Google Translate Adds More Languages, Covers 99% of Users
With its 10th anniversary approaching, Google Translate has expanded its repertoire of languages to 103, which means it can now provide machine learning-based translations to about 99 percent of the world's online population.
Over the next few days, the translation tool will add support for 13 additional languages, ranging from Ethiopia's Amharic to South Africa's Xhosa, Sveta Kelman, senior program manager for Google Translate, announced in a blog post yesterday. The update means an additional 120 million potential users for Google Translate.
Google Translate first launched in 2006 using an early form of computer-assisted translation based on information from dictionaries, grammar guides and other sources. It has since evolved into a more advanced approach based on machine learning that is refined through online language resources and human assistance from the Google Translate Community.
Helped by 3 Million Human Translators
When Google Translate was first made available online, it covered just a small number of language pairs, including English-Arabic, English-Chinese and English-Russian. By the summer of 2009, it had grown to support 51 languages.
In yesterday's blog post, Kelman noted that Google first chooses a new language to support based on the fact that it is a written language. After that, "we also need a significant amount of translations in the new language to be available on the Web," she added. "From there, we use a combination of machine learning, licensed content and Translate Community."
To date, more than 3 million people in the Translate Community have helped to correct and improve Google's machine-based translation capabilities and their contributions cover some 200 million translated words, Kelman said.
"As we scan the Web for billions of already translated texts, we use machine learning to identify statistical patterns at enormous scale, so our machines can 'learn' the language,” Kelman said. "For each new language, we make our translations better over time, both by improving our algorithms and systems and by learning from your translations with Translate Community."
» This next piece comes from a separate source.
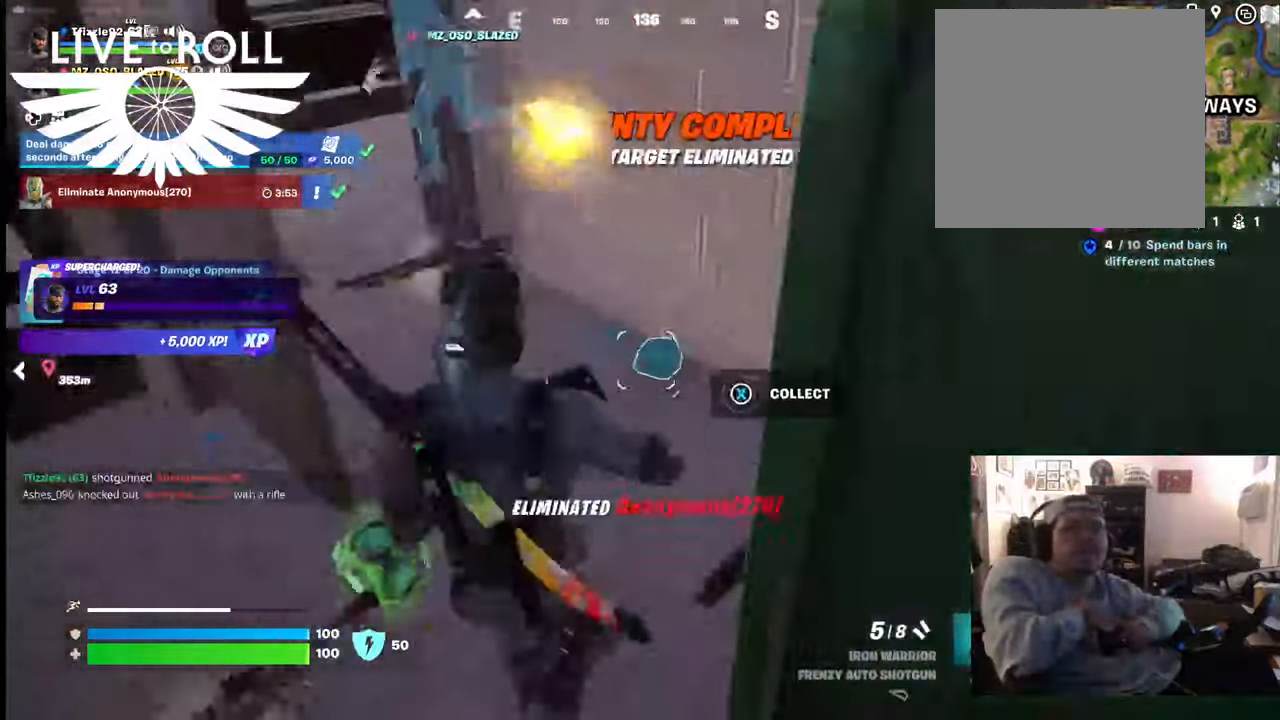
{"buttons": [], "left_stick": "right", "right_stick": "left", "events": [[67, "left_stick", "up"], [200, "left_stick", "up-right"], [467, "left_stick", "right"]]}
Growing Support for Spoken Translations
Besides Amharic and Xhosa, the new languages coming to Google Translate are: Corsican, Napoleon's first language; Frisian (Netherlands and Germany); Kyrgyz (Kyrgyzstan); Hawaiian; Kurmanji Kurdish (Turkey, Iraq, Iran and Syria); Luxembourgish; Samoan; Scots Gaelic; Shona (Zimbabwe); Sindhi (Pakistan and India); and Pashto (Afghanistan and Pakistan).
In other machine-learning-based translation news, Microsoft today announced that it was rolling out two new features for its mobile Microsoft Translator apps. They include a new Android-based translation engine that uses artificial intelligence and support for image-based translations using optical character recognition technology on iOS.
Both Microsoft and Google also provide conversation-based translation support, and last year Microsoft's Skype rolled out a preview version of near-real-time translations for spoken conversations in four languages: English, Spanish, Italian and Mandarin Chinese.